■ Selected excerpt ■
*-*-*

This is necessary because you are scanning from smaller to
larger, and I think it is a good change.

> -	/*
> -	 * NOTE!
> -	 *
> -	 * We always delta from the bigger to the smaller, since that's
> -	 * more space-efficient (deletes don't have to say _what_ they
> -	 * delete).
> -	 */

This comment by Linus still applies, even though the scan order
is now reversed; no need to remove it.

> +
> +	if (trg_entry->delta) {
> +		/*
> +		 * The target object already has a delta base but we just
> +		 * found a better one.  Remove it from its former base
> +		 * childhood and redetermine the base delta_limit (if used).
> +		 */

And you are making the delta chain unbound for thin case, you
can probably omit this with the same if() here; the
recomputation seems rather expensive.

> +			die("object %s inconsistent object length (%lu vs %lu)",
> +			    sha1_to_hex(entry->sha1), size, entry->size);
> +		if (!size)
> +			continue;
> +		delta_index = create_delta_index(n->data, size);
> +		if (!delta_index)
> +			die("out of memory");

It might be worth saying "if (size < 50)" here as well; no point
wasting the delta window for small sources.

> -#if 0
> -		/* if we made n a delta, and if n is already at max
> -		 * depth, leaving it in the window is pointless.  we
> -		 * should evict it first.
> -		 * ... in theory only; somehow this makes things worse.
> -		 */
> -		if (entry->delta && depth <= entry->depth)
> -			continue;
> -#endif

I was almost tempted to suggest that the degradation you are
seeing might be related to this mystery I did not get around to
solve.  By allowing to give chance to try delta against less
optimum candidates, it appeared that we ended up making the
final pack size bigger than otherwise, which suggests that our
choice between plain undeltified and a delta half its size might
be favoring delta too much.  But it does not appear to be
related to the inflation you are seeing.

With object list taken between v1.2.3..v1.3.0 in git.git
repository and without delta reuse, 3054 objects are packed
(delta 1734) with this code.  The "next" makes 1818 delta (only
5% more), which makes me suspect that it is making a bad choice
of delta base, because the final pack size is 1.5M vs 1.9M.

The chain length distribution is a bit different (run
"git-verify-pack -v" and look at the end of its output).

*-*-*

■ Check your understanding ■
(1) Output the records verbatim, beginning at the line that contains "At how many" and running through the end of the records, with the pictures left out.
(2) Pick up the review of the delta-search patch after its final sentence and continue it.

■ Data to use ■

*-*-*

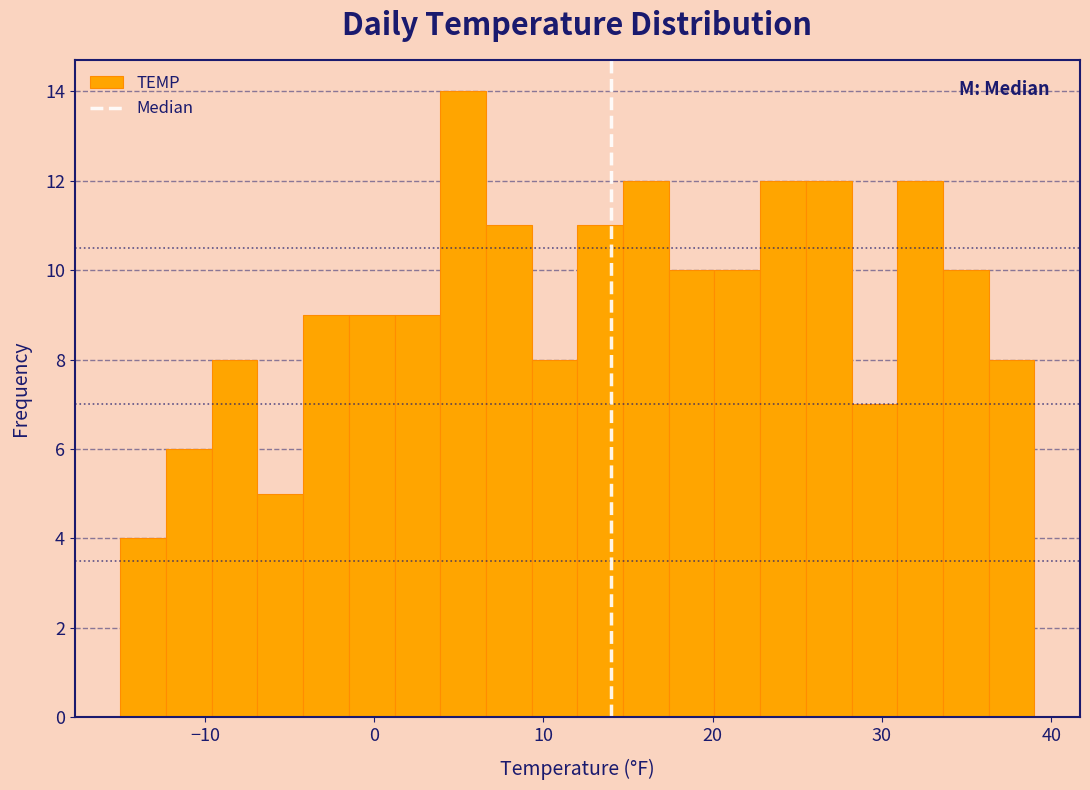

Read against the x-axis, roughly where is the centre of the tallest bar?

5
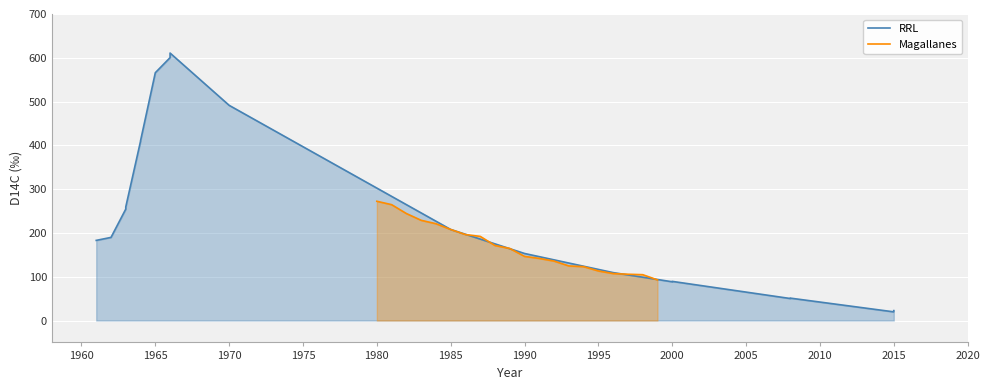

List the series in order of their overall mean, highest first.

RRL, Magallanes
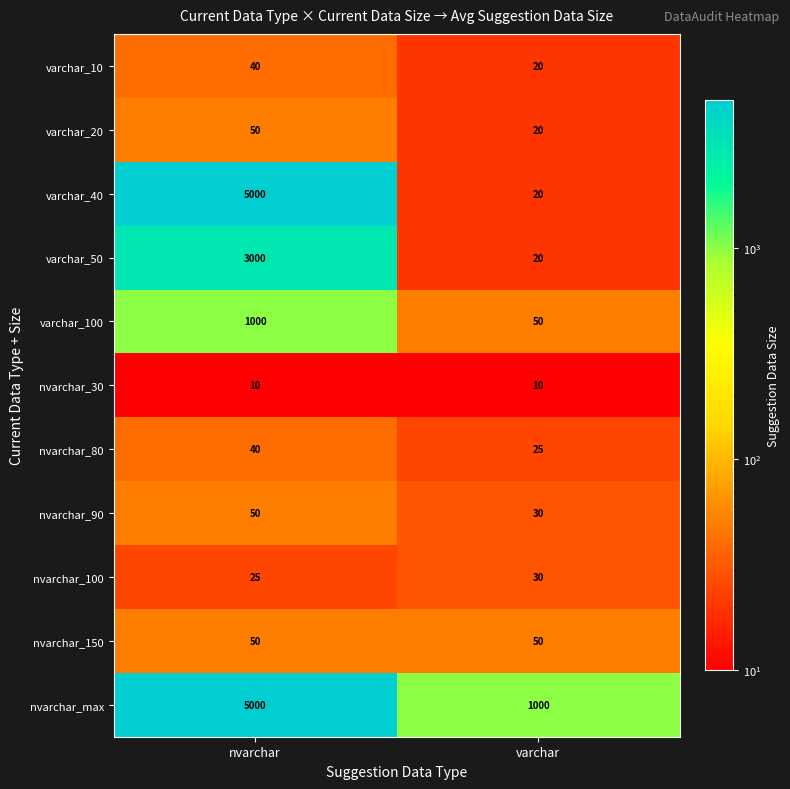

Which series has the largest range (max minus min)?

varchar_40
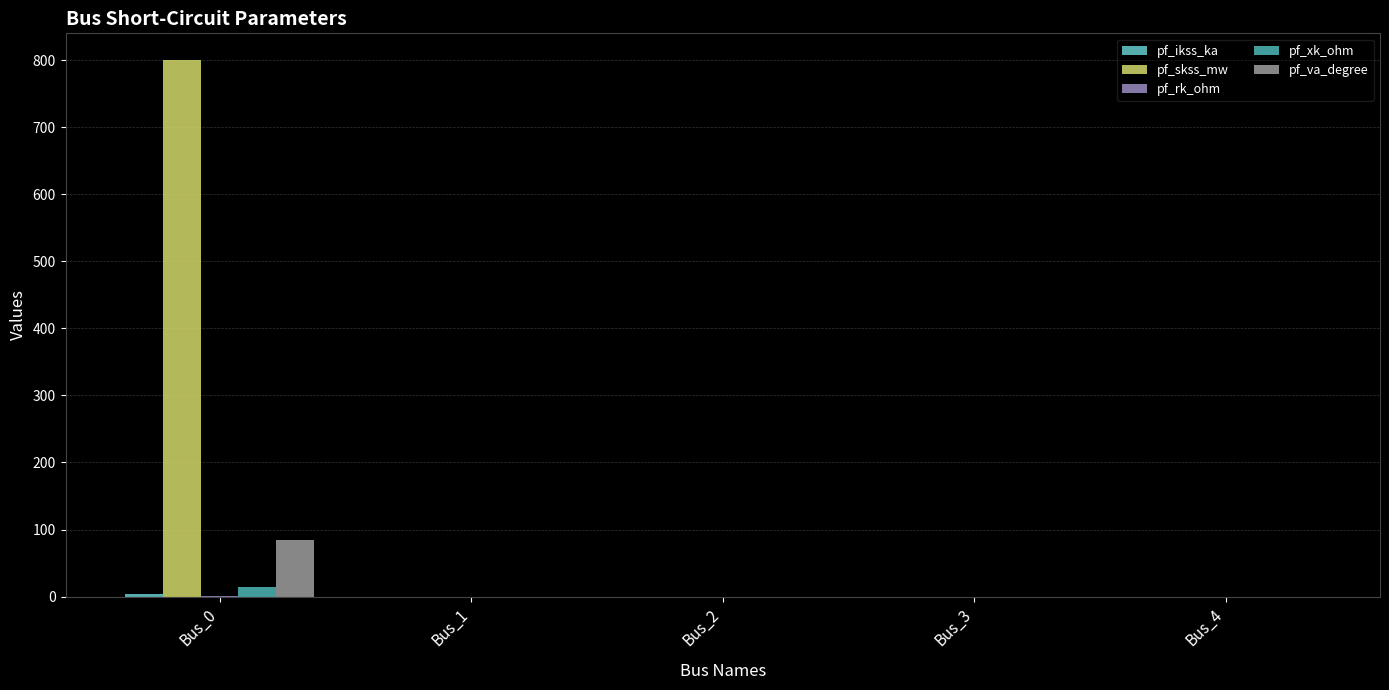

Between Bus_0 and Bus_1, which series saw the biggest shift?

pf_skss_mw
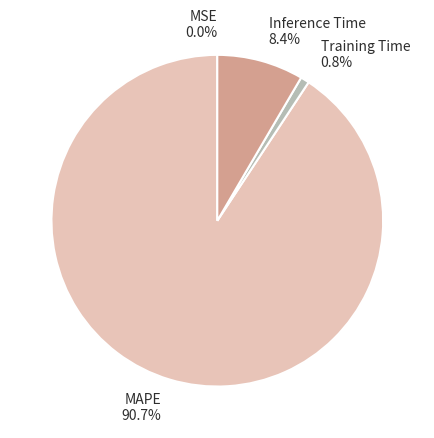

To the nearest percent, what is the difference between the largest and smallest slice percentages?

91%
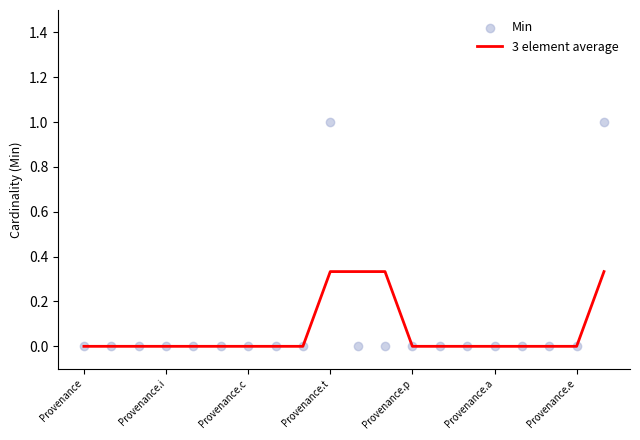

True or false: 3 element average has a value of 0.1 at Provenance.a.

False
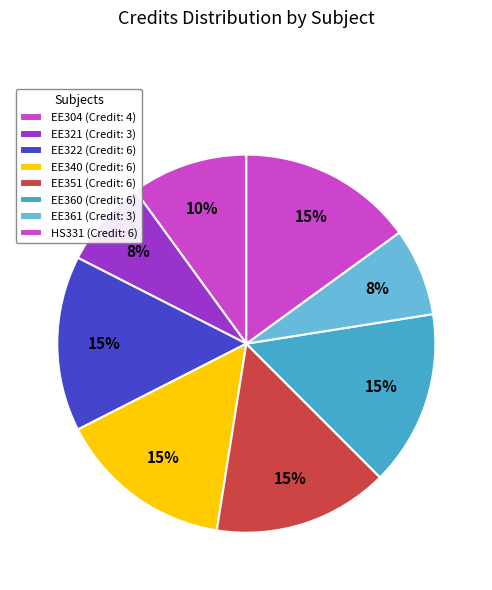

Which slice is the smallest?

EE321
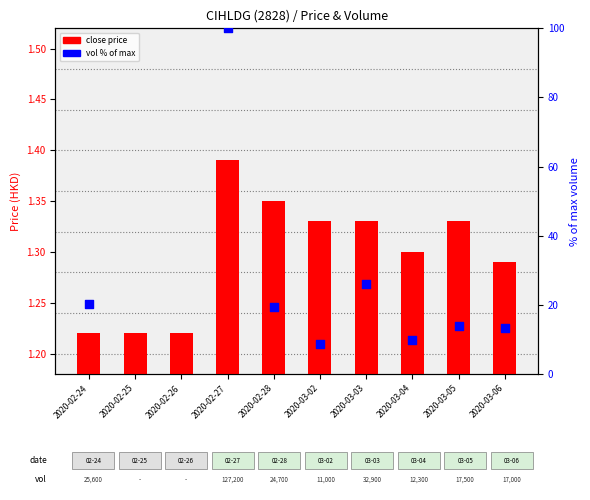

At how many categories does at least one series exceed 83?

1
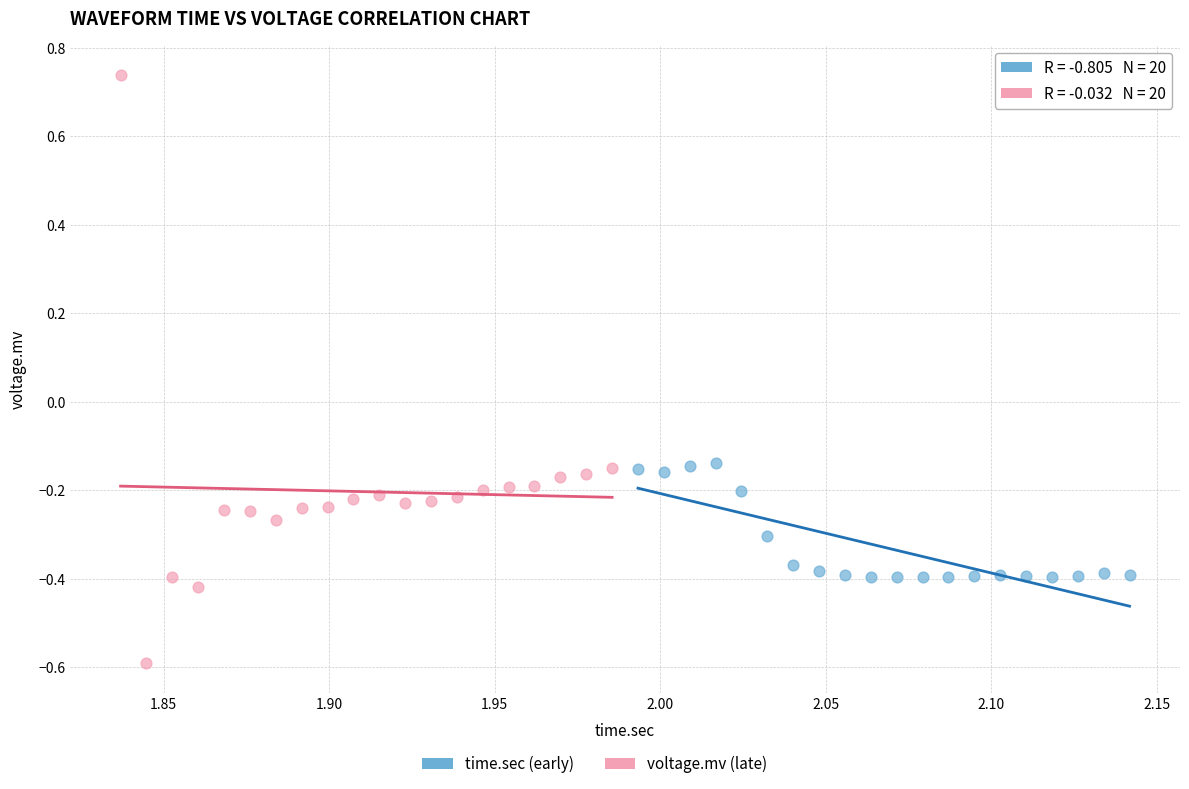

Which series reaches the maximum Y coordinate?

voltage.mv (late)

*-*-*

■ Responses by item number ■
(1)
At how many categories does at least one series exceed 83?

1

Which series reaches the maximum Y coordinate?

voltage.mv (late)

(2)
The "next" version:

chain length = 1: 257 objects
chain length = 2: 189 objects
chain length = 3: 156 objects
chain length = 4: 149 objects
chain length = 5: 113 objects
chain length = 6: 105 objects
chain length = 7: 105 objects
chain length = 8: 102 objects
chain length = 9: 103 objects
chain length = 10: 539 objects

this version:

chain length = 1: 415 objects
chain length = 2: 333 objects
chain length = 3: 259 objects
chain length = 4: 197 objects
chain length = 5: 155 objects
chain length = 6: 134 objects
chain length = 7: 106 objects
chain length = 8: 69 objects
chain length = 9: 47 objects
chain length = 10: 19 objects

The resulting pack would be faster to access (it has much
shorter median chain length).

BTW, have you tried it without --no-reuse-pack on an object list
that is not thin?  It appears you are busting the depth limit.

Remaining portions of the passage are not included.